The Meeting Scribe system is a real-time bilingual meeting transcription appliance built on a FastAPI core that orchestrates audio ingestion, AI-driven speech-to-text, translation, and text-to-speech services. The architecture separates the synchronous request-handling server process from asynchronous background daemons and external AI containers, ensuring that live audio processing remains responsive even under transient overload. The system binds exclusively to the appliance’s Access Point IP for HTTPS traffic, integrating local hardware controls, captive portal redirection, and a dedicated kiosk loopback listener to manage diverse client access patterns while maintaining strict separation of concerns through a shared runtime state module.

The application runs as a single FastAPI instance managed by Uvicorn, bound to the appliance’s AP IP (10.42.0.1) on port 443 for HTTPS traffic 1. This main listener is the primary entry point for browser-facing routes, which are protected by an admin cookie gate or guest PIN. To support network discovery and captive portal redirection, the system may also run a lightweight HTTP sub-app on port 80 at the AP IP, which serves static handoff pages and handles OS captive-portal probes without stateful logic 2. Additionally, a kiosk loopback listener binds to 127.0.0.1 on port 8444 (configurable via SCRIBE_KIOSK_LISTENER_PORT) to serve headless Chromium clients, ensuring that kiosk-specific routes are isolated from standard admin traffic.
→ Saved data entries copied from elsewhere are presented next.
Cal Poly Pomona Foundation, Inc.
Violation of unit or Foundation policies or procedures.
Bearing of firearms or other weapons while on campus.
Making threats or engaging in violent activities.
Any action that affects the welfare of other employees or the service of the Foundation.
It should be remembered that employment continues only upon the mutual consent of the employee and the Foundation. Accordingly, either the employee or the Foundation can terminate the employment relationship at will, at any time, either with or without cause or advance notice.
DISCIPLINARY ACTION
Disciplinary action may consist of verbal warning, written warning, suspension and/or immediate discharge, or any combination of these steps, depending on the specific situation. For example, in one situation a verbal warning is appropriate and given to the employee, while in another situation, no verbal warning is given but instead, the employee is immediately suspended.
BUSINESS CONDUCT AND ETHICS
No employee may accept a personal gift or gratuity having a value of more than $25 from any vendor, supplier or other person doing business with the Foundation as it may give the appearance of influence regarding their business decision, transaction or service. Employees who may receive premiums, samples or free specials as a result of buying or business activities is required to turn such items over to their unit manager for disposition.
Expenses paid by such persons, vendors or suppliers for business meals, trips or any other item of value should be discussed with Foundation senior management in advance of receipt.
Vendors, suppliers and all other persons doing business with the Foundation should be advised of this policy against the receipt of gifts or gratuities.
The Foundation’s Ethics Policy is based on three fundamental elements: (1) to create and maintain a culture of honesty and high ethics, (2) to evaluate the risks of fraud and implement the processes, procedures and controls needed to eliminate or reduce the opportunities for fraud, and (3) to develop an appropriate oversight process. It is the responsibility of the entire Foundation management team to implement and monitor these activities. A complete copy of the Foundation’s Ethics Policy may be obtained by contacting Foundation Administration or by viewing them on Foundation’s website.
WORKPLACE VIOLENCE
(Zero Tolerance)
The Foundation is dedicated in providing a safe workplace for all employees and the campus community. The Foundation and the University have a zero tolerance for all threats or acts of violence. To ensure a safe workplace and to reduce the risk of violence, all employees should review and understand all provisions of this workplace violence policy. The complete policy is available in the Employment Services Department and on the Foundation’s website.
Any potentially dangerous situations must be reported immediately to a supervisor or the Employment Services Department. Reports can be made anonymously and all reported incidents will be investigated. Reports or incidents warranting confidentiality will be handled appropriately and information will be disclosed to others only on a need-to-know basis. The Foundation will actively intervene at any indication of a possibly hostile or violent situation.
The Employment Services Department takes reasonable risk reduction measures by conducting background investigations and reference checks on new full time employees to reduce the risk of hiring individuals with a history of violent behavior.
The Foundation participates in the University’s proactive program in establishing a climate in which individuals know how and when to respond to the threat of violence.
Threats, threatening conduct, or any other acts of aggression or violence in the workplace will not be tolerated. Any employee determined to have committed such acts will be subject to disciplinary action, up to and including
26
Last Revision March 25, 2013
The FastAPI server process handles all incoming HTTP and WebSocket connections, but it delegates heavy lifting to background daemons to maintain low latency for live audio streams. The core logic for meeting lifecycle, speaker enrollment, and session management is centralized in meeting_scribe.runtime.state, which acts as the single source of truth for shared globals like config, storage, resampler, and translation_queue 1. This separation allows route modules and WebSocket handlers to access backend state without circular imports or tight coupling to the server module.
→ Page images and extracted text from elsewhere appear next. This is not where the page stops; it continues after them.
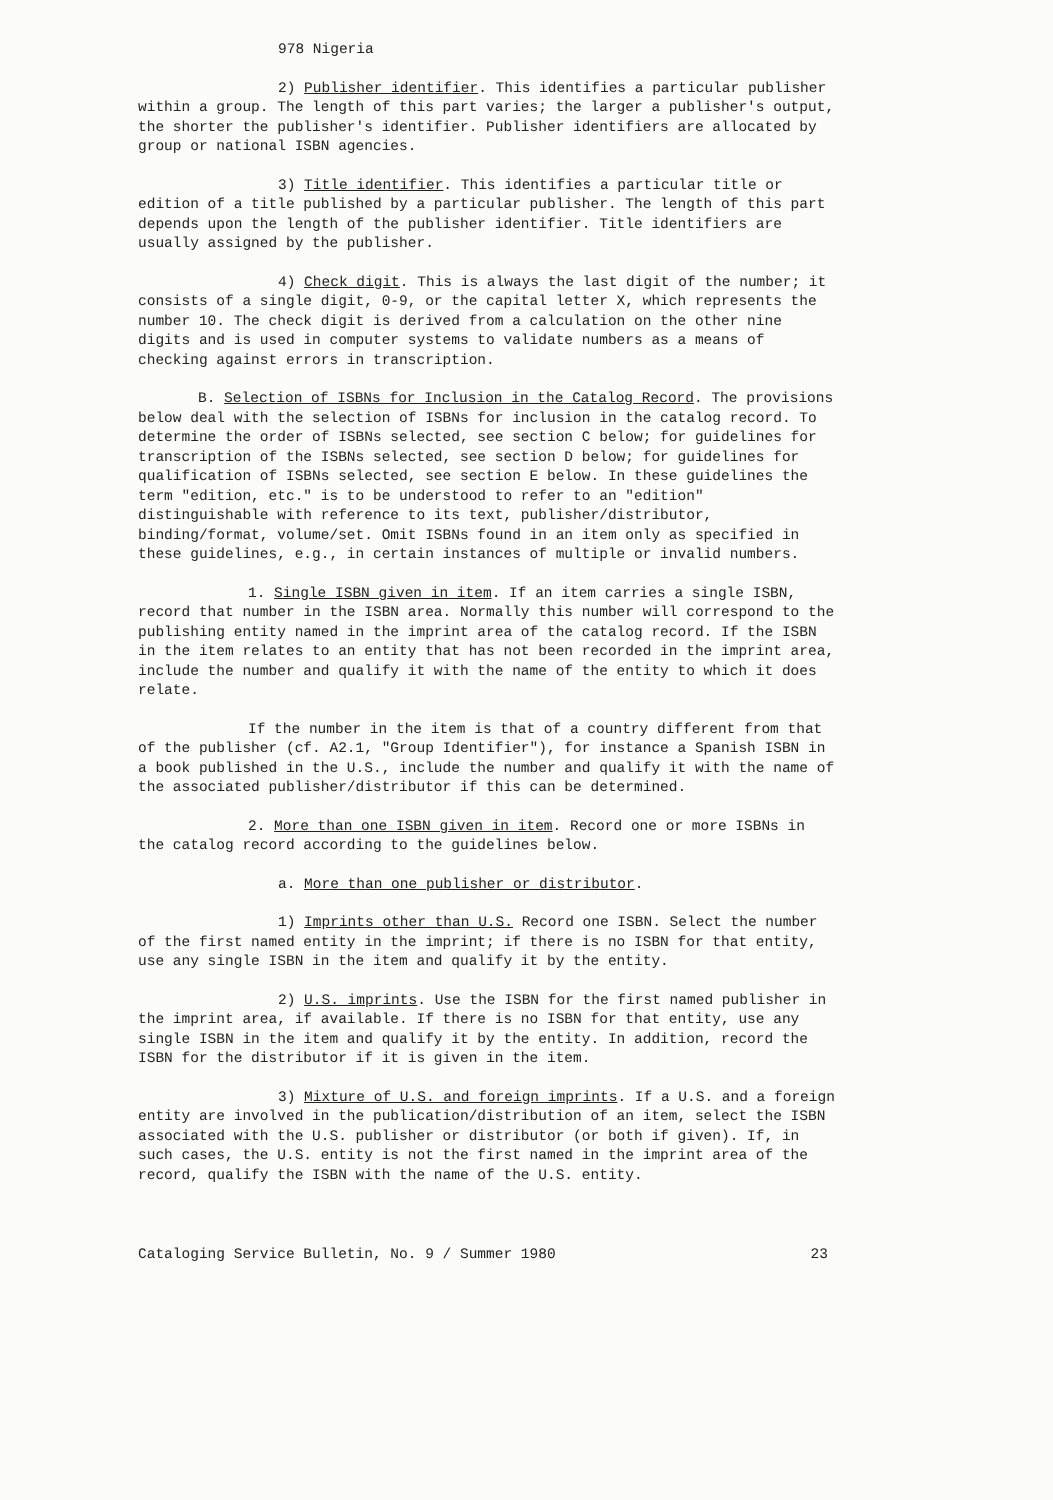978 Nigeria
2) Publisher identifier. This identifies a particular publisher within a group. The length of this part varies; the larger a publisher's output, the shorter the publisher's identifier. Publisher identifiers are allocated by group or national ISBN agencies.
3) Title identifier. This identifies a particular title or edition of a title published by a particular publisher. The length of this part depends upon the length of the publisher identifier. Title identifiers are usually assigned by the publisher.
4) Check digit. This is always the last digit of the number; it consists of a single digit, 0-9, or the capital letter X, which represents the number 10. The check digit is derived from a calculation on the other nine digits and is used in computer systems to validate numbers as a means of checking against errors in transcription.
B. Selection of ISBNs for Inclusion in the Catalog Record. The provisions below deal with the selection of ISBNs for inclusion in the catalog record. To determine the order of ISBNs selected, see section C below; for guidelines for transcription of the ISBNs selected, see section D below; for guidelines for qualification of ISBNs selected, see section E below. In these guidelines the term "edition, etc." is to be understood to refer to an "edition" distinguishable with reference to its text, publisher/distributor, binding/format, volume/set. Omit ISBNs found in an item only as specified in these guidelines, e.g., in certain instances of multiple or invalid numbers.
1. Single ISBN given in item. If an item carries a single ISBN, record that number in the ISBN area. Normally this number will correspond to the publishing entity named in the imprint area of the catalog record. If the ISBN in the item relates to an entity that has not been recorded in the imprint area, include the number and qualify it with the name of the entity to which it does relate.
If the number in the item is that of a country different from that of the publisher (cf. A2.1, "Group Identifier"), for instance a Spanish ISBN in a book published in the U.S., include the number and qualify it with the name of the associated publisher/distributor if this can be determined.
2. More than one ISBN given in item. Record one or more ISBNs in the catalog record according to the guidelines below.
a. More than one publisher or distributor.
1) Imprints other than U.S. Record one ISBN. Select the number of the first named entity in the imprint; if there is no ISBN for that entity, use any single ISBN in the item and qualify it by the entity.
2) U.S. imprints. Use the ISBN for the first named publisher in the imprint area, if available. If there is no ISBN for that entity, use any single ISBN in the item and qualify it by the entity. In addition, record the ISBN for the distributor if it is given in the item.
3) Mixture of U.S. and foreign imprints. If a U.S. and a foreign entity are involved in the publication/distribution of an item, select the ISBN associated with the U.S. publisher or distributor (or both if given). If, in such cases, the U.S. entity is not the first named in the imprint area of the record, qualify the ISBN with the name of the U.S. entity.
Cataloging Service Bulletin, No. 9 / Summer 1980 23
Background tasks are managed through the FastAPI lifespan mechanism, which initializes backends and starts long-lived worker tasks. A critical example is the TTS pipeline, which uses a single long-lived worker task to drain a FIFO queue of translation events. This design ensures that under transient overload, listeners hear every segment in order, albeit with delay, rather than dropping audio. The queue is bounded to prevent memory exhaustion; when the cap is hit, the oldest item is dropped to keep playback roughly in sync with live speech. Other background monitors, such as the silence watchdog and loop lag monitor, also run as independent tasks to ensure system health without blocking the main event loop.

External AI Containers and Hardware Integration

Section titled “External AI Containers and Hardware Integration”

The system integrates with external AI containers for Automatic Speech Recognition (ASR) and Text-to-Speech (TTS). The ASR backend uses vLLM with the Qwen3-ASR model, while the TTS pipeline relies on a resident faster-qwen3-tts container. These backends are constructed during the application lifespan and assigned to the shared state, allowing the server to interact with them asynchronously. The architecture includes deep health probes and container auto-restart mechanisms to handle backend failures gracefully.

Local hardware integration is managed through the hotspot and terminal modules. The system binds to the appliance’s network interface (wlP9s9) using IP_FREEBIND to ensure the listener succeeds even before NetworkManager fully configures the IP 2. Hardware-specific controls, such as Bluetooth and speakerphone settings, are exposed via dedicated admin routes that interact with the underlying OS 1. The embedded terminal panel provides an admin-only in-browser shell, leveraging tmux for session management, with configuration written at startup to ensure consistency across restarts.

Separation of Concerns and Module Structure

Section titled “Separation of Concerns and Module Structure”

To maintain clarity and testability, the codebase enforces a strict separation of concerns. Route modules are extracted into meeting_scribe.routes.* and meeting_scribe.hotspot.*, keeping the main server.py file focused on wiring and configuration. This modular approach allows for independent testing of routes and handlers using ASGITransport without spinning up the full server 2. Middleware registration, including GZip compression and static cache headers, is handled in a dedicated meeting_scribe.middlewares module to ensure consistent ordering and application across all requests 1.